> _YOUR TASK_
Every line with "coffee" in it should be copied from the data.

> _DATA PROVIDED_
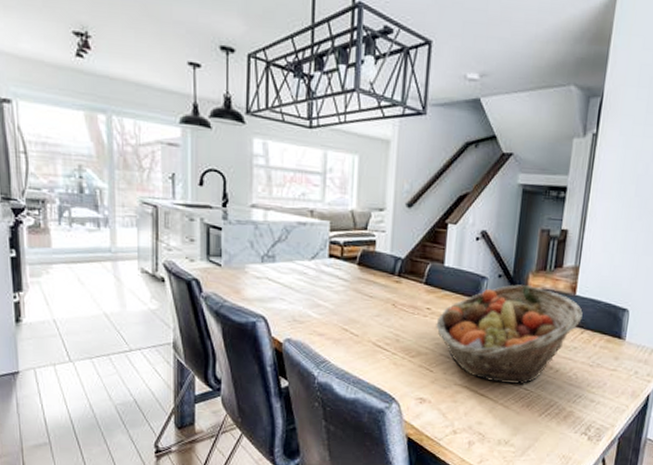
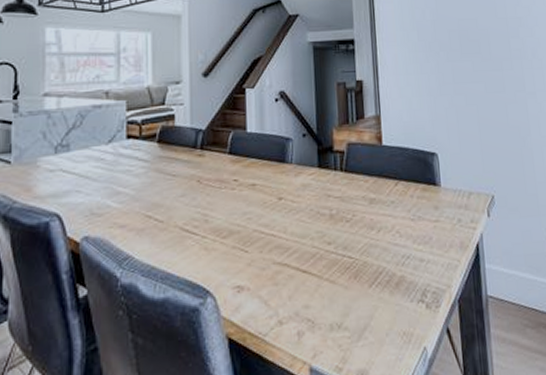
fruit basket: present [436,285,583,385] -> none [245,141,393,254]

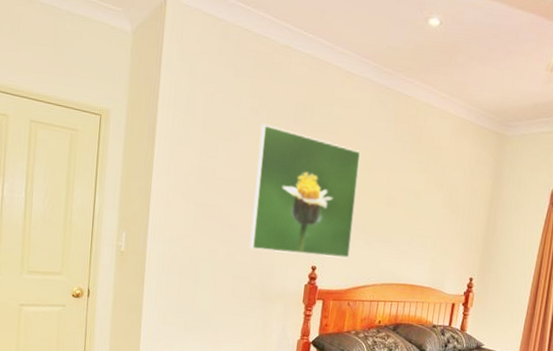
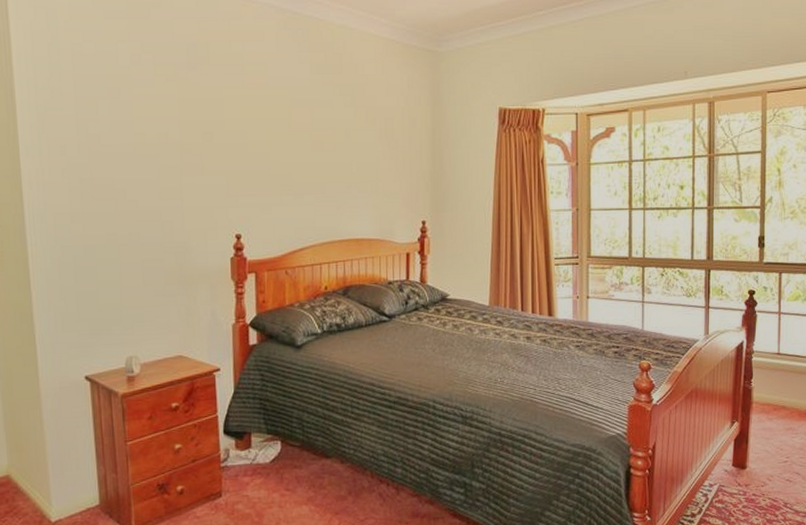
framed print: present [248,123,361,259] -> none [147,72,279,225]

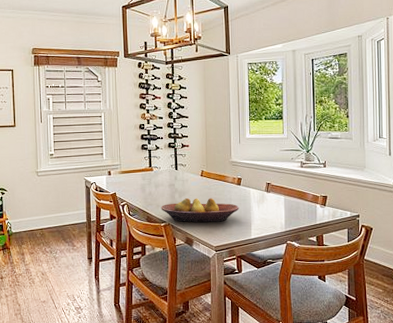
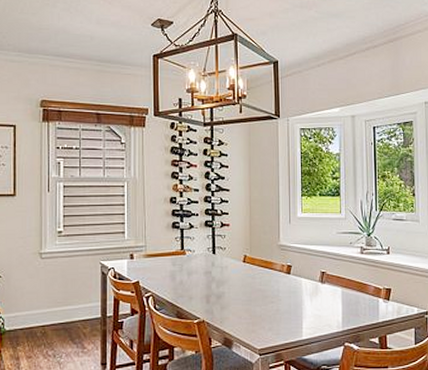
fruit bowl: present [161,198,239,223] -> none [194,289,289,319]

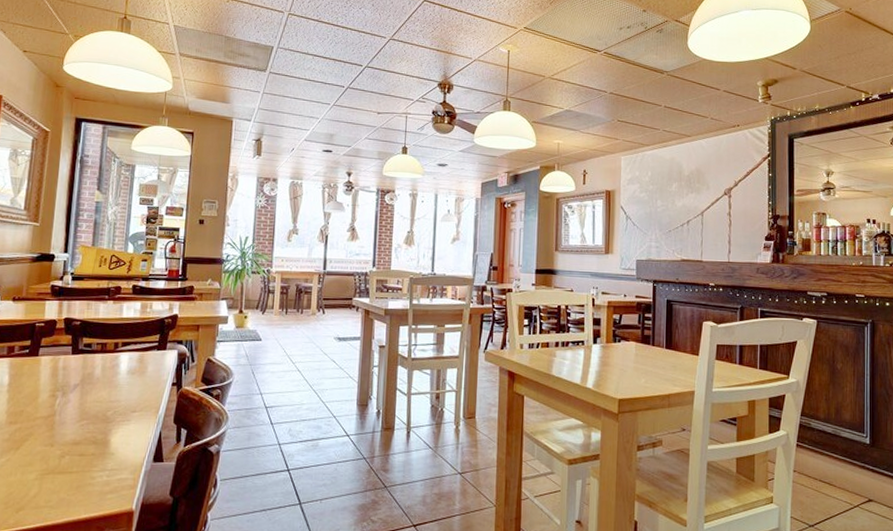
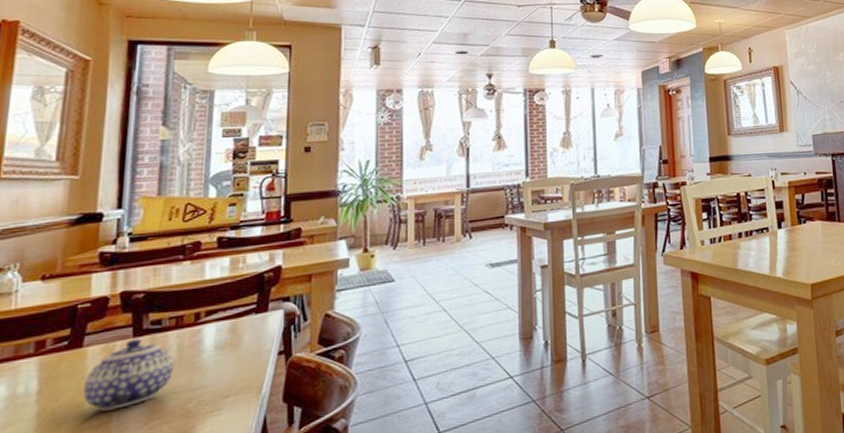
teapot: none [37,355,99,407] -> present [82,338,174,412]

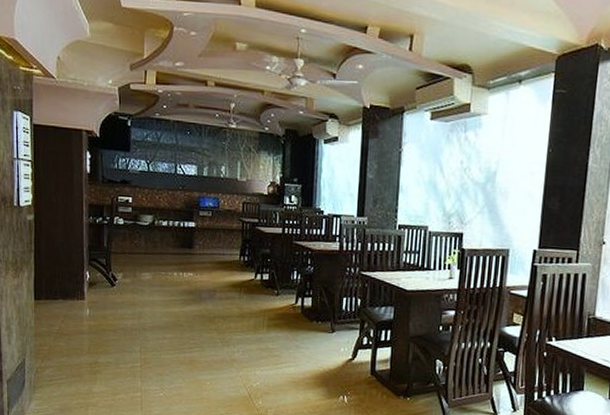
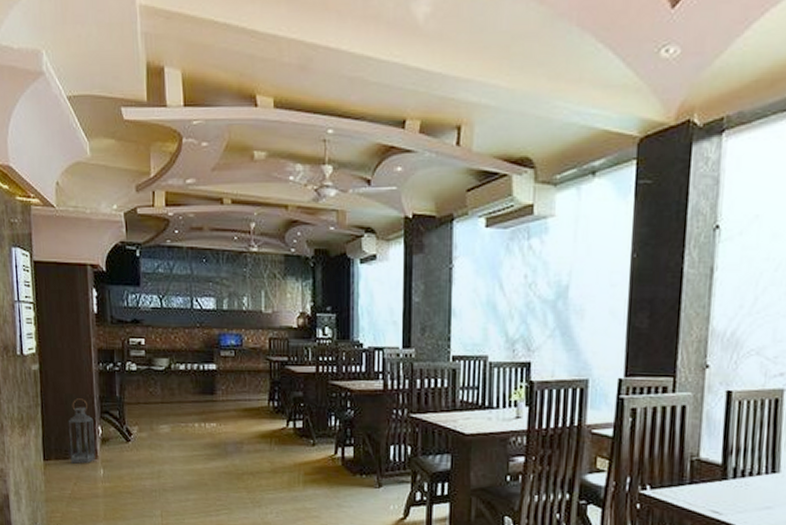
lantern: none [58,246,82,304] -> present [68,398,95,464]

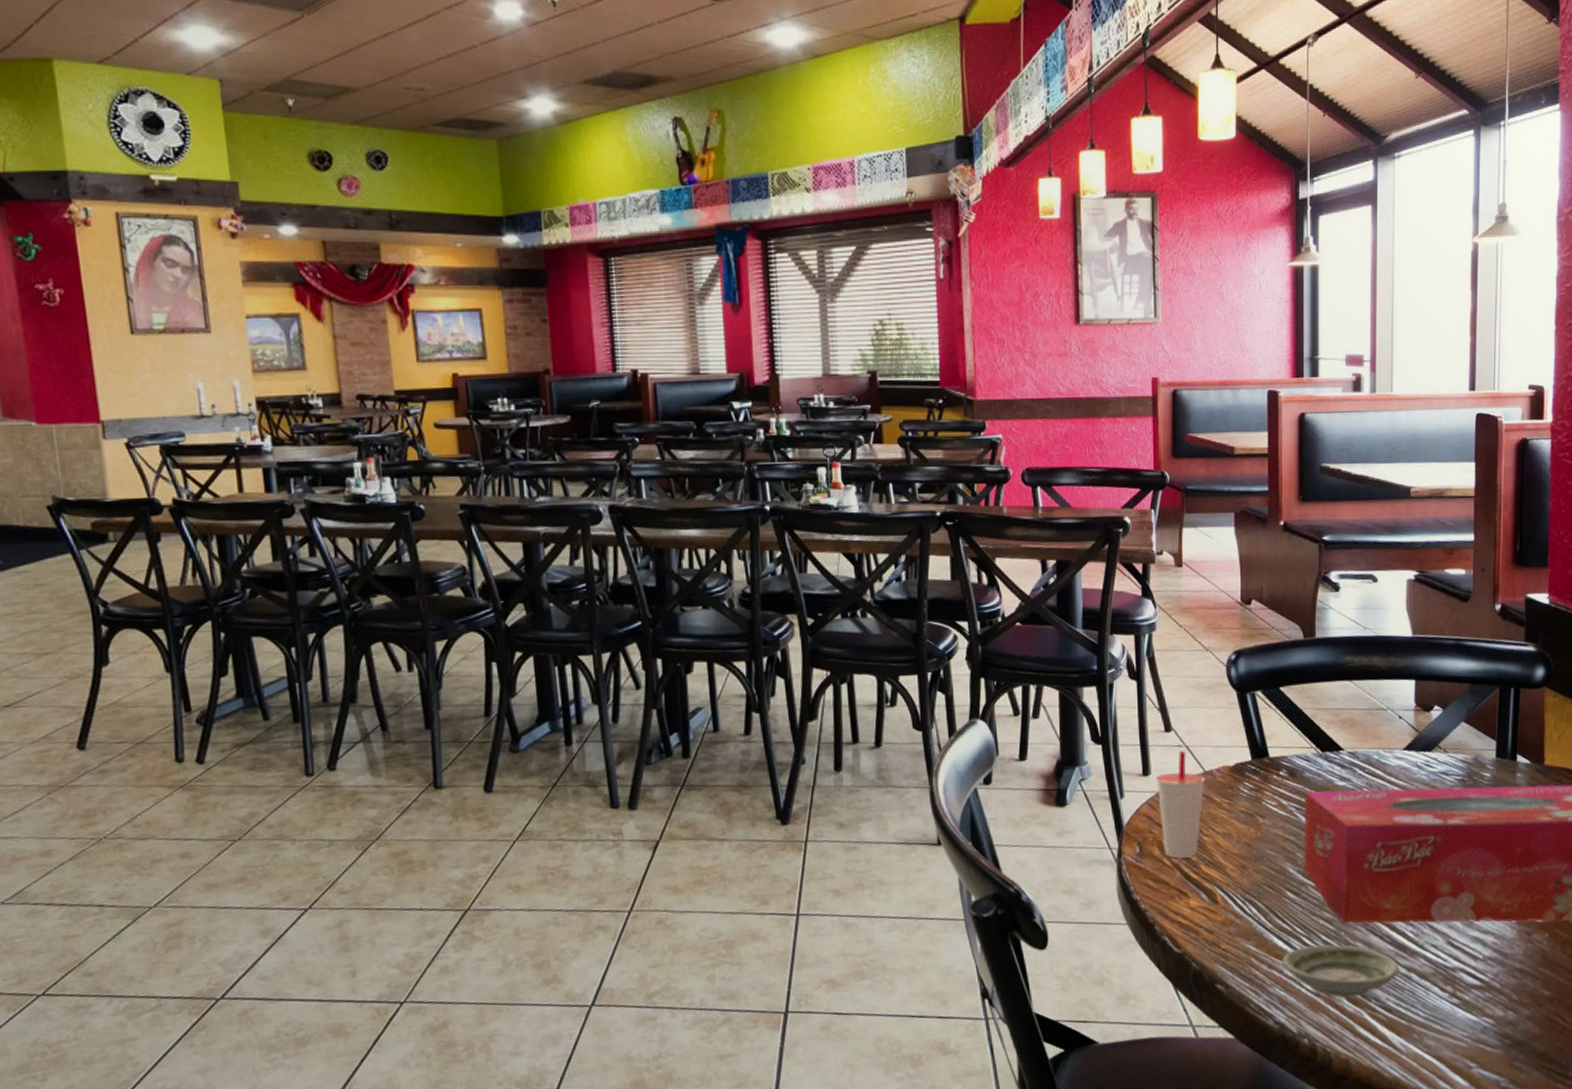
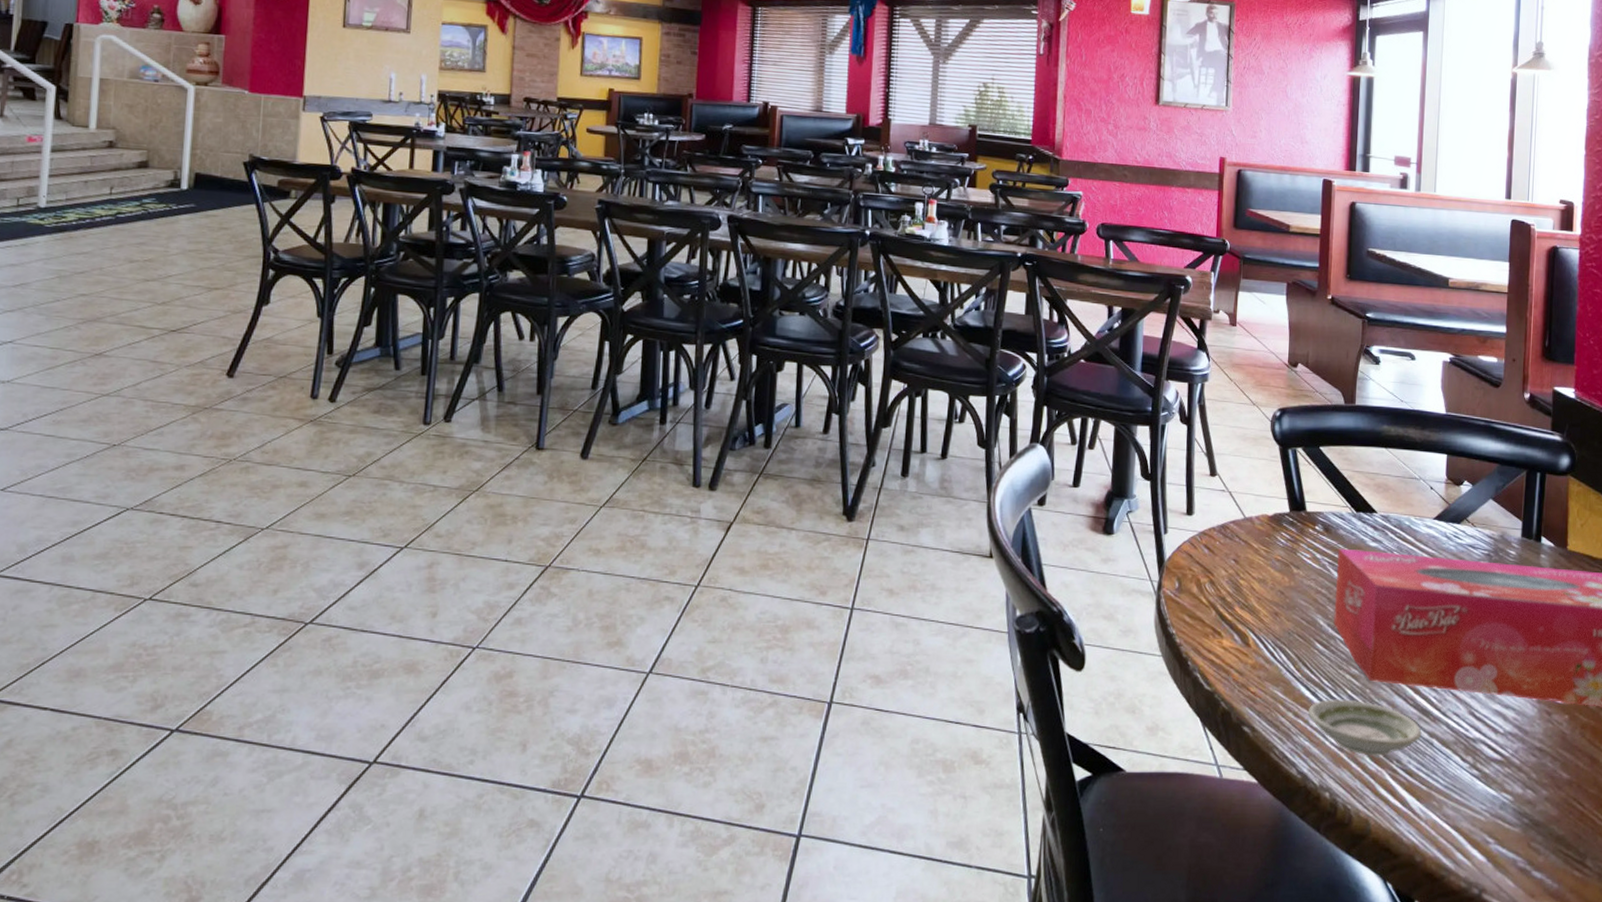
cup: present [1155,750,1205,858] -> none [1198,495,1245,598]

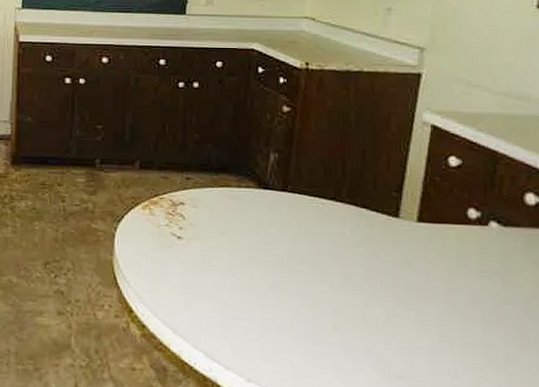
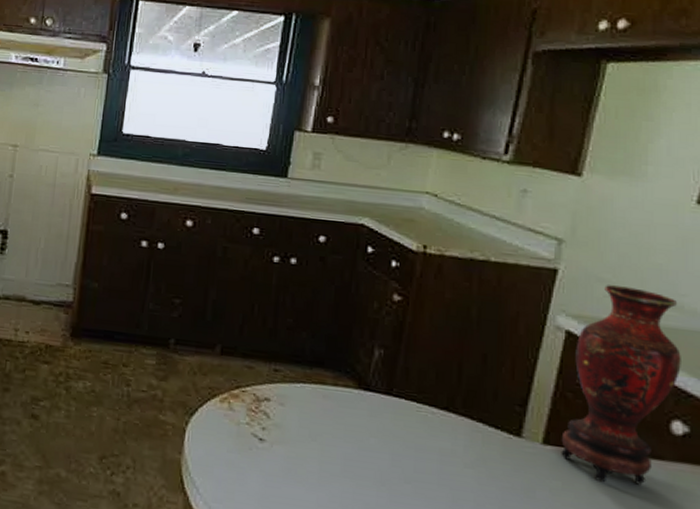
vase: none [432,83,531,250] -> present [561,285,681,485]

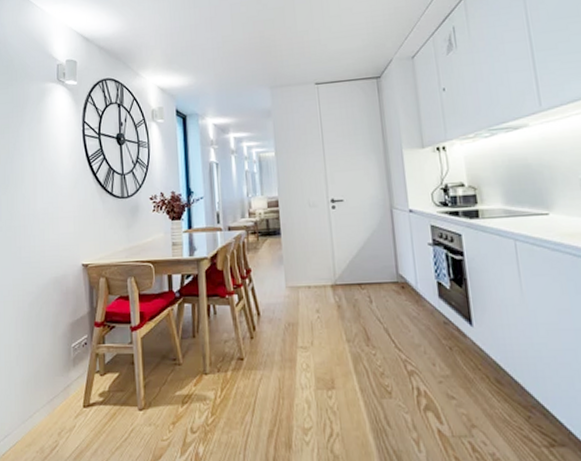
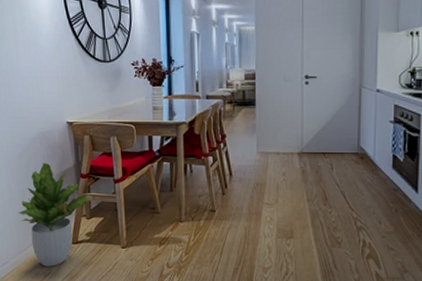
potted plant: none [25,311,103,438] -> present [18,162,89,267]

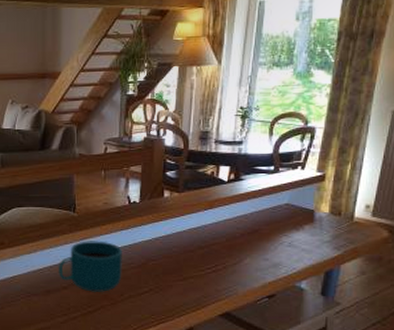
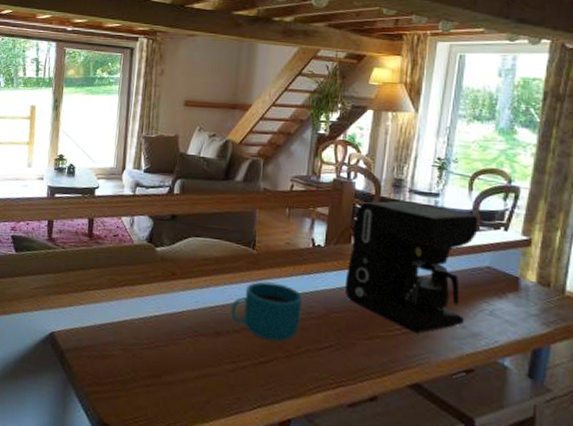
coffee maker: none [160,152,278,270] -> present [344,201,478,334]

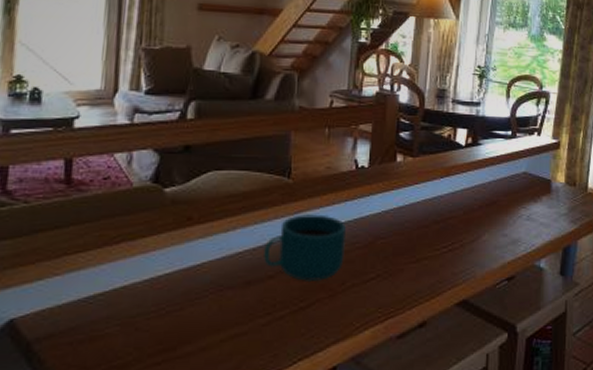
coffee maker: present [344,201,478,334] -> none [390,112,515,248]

> _EXERCISE RESULT_
coffee maker: none [160,152,278,270] -> present [344,201,478,334]
coffee maker: present [344,201,478,334] -> none [390,112,515,248]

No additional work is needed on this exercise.